Most hay is now harvested by machine. There are mowers, rakes, and balers. Mowers can be pulled by tractors, or they can be a machine you drive.

There are three kinds of mowers – the sickle bar, the disc, and the drum.

Sickle Bar Mower

The sickle bar was the first kind and used to be pulled by horses. It works similar to a hair trimmer with the blades moving back and forth on the cutter bar.

Disc Mower

The disc is similar to the sickle bar, but has discs with a couple blades on them mounted on the cutter bar.

Drum Mower

The drum is different from the previous two. There are two drums that are not run from the cutter bar, but from a gearbox above. There is a disc attached to the bottom of each drum with three to four cutting blades attached to the disc.  The rakes put the grass into the windrows.


There are four different kinds of rakes.

  • Wheel rakes are fast and productive, low cost and easy to maintain.
  • Parallel Bar rakes have a simple design that is over 100 years old. These are not the best choice for rakes and they are being replaced by other designs.
  • A rotary rake is a great choice. It can be used with wet or dry crops and creates a more even windrow.
  • Belt rakes can also handle wet or dry crops, but they are also more compact than a rotary rake, and easier to use. 
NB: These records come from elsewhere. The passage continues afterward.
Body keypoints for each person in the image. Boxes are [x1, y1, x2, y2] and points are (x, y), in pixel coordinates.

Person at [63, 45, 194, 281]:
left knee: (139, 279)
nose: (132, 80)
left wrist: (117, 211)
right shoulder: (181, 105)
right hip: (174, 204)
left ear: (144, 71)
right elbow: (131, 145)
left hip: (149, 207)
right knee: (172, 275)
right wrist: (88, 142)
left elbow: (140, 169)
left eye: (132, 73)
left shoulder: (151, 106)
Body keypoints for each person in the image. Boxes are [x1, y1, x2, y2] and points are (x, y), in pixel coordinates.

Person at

A tedder spreads and turns over the hay to help it dry more evenly.This is a valuable step to haying and the tedder makes it easier to do.  Once the hay is dry, it is ready for baling. If you don’t have a lot of hay, it can just be stored in stacks or a loft.

Baling Hay

Baling makes it easier to stack and transport. It’s usually done with a machine, and bales can be rectangular or rounds, compact or big and tied with twine. The round balers are made more simply than square balers so maintenance will be easier.
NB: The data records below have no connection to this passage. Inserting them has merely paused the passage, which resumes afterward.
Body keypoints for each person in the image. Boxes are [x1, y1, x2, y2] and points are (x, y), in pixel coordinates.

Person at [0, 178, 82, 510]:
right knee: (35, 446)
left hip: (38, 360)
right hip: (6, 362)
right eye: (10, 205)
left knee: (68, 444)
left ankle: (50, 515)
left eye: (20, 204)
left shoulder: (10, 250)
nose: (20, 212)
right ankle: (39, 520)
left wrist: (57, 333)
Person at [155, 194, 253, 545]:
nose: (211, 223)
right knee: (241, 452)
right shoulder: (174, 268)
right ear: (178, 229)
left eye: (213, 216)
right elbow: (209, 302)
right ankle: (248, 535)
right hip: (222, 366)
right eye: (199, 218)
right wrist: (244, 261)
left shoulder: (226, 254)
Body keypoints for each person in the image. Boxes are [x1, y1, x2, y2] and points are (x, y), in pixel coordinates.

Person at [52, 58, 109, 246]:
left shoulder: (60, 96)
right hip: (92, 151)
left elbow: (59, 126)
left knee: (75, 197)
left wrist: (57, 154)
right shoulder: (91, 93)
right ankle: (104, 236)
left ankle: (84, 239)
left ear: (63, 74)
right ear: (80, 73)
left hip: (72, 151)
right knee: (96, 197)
Round bales hold up better to rain than square bales. However, the square baler is faster and the bales are easier to handle. A hay baler can be built to bale by hand.
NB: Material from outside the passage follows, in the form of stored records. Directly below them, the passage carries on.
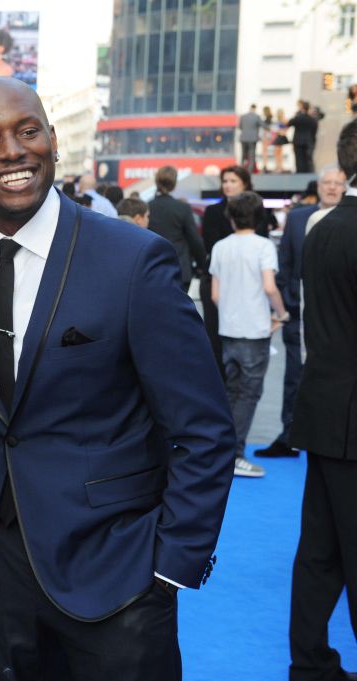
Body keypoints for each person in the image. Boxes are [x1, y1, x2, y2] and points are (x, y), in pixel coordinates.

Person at [0, 77, 235, 681]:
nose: (12, 152)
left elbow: (204, 427)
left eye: (27, 132)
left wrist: (173, 562)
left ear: (52, 140)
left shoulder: (133, 259)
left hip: (118, 569)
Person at [287, 117, 357, 681]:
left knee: (319, 551)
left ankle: (310, 663)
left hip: (325, 408)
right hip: (351, 420)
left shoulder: (321, 227)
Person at [256, 166, 347, 459]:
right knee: (294, 375)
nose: (332, 187)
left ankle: (330, 438)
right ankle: (289, 435)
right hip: (299, 311)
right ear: (318, 186)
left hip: (341, 316)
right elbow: (285, 266)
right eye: (328, 182)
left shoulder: (349, 221)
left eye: (338, 183)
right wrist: (282, 308)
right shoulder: (297, 219)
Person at [209, 191, 288, 479]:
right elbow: (269, 287)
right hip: (254, 330)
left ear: (231, 217)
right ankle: (236, 454)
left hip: (228, 328)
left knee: (232, 391)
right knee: (249, 394)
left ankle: (224, 451)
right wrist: (281, 313)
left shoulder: (220, 247)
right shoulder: (263, 246)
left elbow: (215, 295)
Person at [200, 165, 274, 379]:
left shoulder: (258, 210)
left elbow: (262, 243)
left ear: (245, 183)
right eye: (225, 181)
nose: (228, 185)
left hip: (250, 281)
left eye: (233, 181)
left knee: (248, 341)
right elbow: (210, 245)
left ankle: (239, 388)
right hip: (217, 279)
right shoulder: (213, 211)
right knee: (216, 337)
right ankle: (219, 387)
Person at [148, 165, 206, 291]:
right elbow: (194, 239)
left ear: (157, 181)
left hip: (152, 267)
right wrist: (202, 264)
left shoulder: (148, 207)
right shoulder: (182, 208)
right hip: (180, 267)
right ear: (174, 183)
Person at [289, 100, 319, 174]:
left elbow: (289, 123)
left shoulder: (298, 117)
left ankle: (300, 173)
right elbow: (315, 131)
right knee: (308, 159)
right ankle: (310, 173)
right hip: (309, 141)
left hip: (298, 141)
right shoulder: (312, 119)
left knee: (299, 159)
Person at [239, 104, 262, 172]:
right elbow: (262, 125)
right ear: (255, 109)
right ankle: (250, 171)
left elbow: (240, 127)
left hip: (243, 138)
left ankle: (242, 170)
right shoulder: (256, 117)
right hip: (252, 139)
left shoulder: (243, 116)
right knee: (251, 155)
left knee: (243, 155)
Here is a printable that gives general instructions on making your own!

Printable>>>Bailing hay instructions

Be sure the hay is stored properly so you won’t lose it to mold or moisture. Air needs to circulate around the bales, and they need to be protected from rain and snow. 

The Difference Between Hay vs Straw

Do you know the difference between hay and straw? Many people do not! And that is okay, because after this, you will know the difference. 


Straw is a by-product of a grain harvest – the stalk left after the harvest. The definition of the noun straw is ‘dried stalks of grain, used especially as fodder or as material for thatching, packing, or weaving.’ Straw is not usually used as feed, because it lacks nutrition. It works well as animal bedding because it doesn’t have much weight and it is soft. It is also great for mulching the garden because it helps hold in moisture. This is especially helpful when planting carrots because you do not want the top layer of soil to dry out. Straw has a golden color and typically comes from wheat, oats or barley. 


Hay is a noun defined as ‘grass that has been mown and dried for use as fodder.’ Hay can also be legumes. The type of hay you need is decided by the nutritional needs of the livestock you are feeding. The nutritional and protein value of hay depends on the plant it comes from and when it is harvested. Fiber increases as hay grows, and protein decreases. Most of the protein is in the leaves and the fiber is in the stalks. Some of the types of hay are alfalfa, clover, rye, timothy, and fescue. Alfalfa and clover are legumes, while the other three are grasses. When looking for bales of hay, look for a light green color. The hay needs to be dry and not moldy. You also want it to be free of weed seeds. 

Will you be helping with haying this season? Helping to purchase hay from a nearby farmer? Now you understand a little more about how haying works!


Verse of the Week

Jeremiah 5:24 Neither say they in their heart, Let us now fear the Lord our God, that giveth rain, both the former and the latter, in His season: He reserveth unto us the appointed weeks of the harvest. 

We must trust the Lord and know that He provides the sunshine and rain so that we may harvest at the end of the season. He wants us to follow Him and give Him praise. Pray over your gardens and crops – pray that the Lord will bless them and grant you a harvest for your family and others.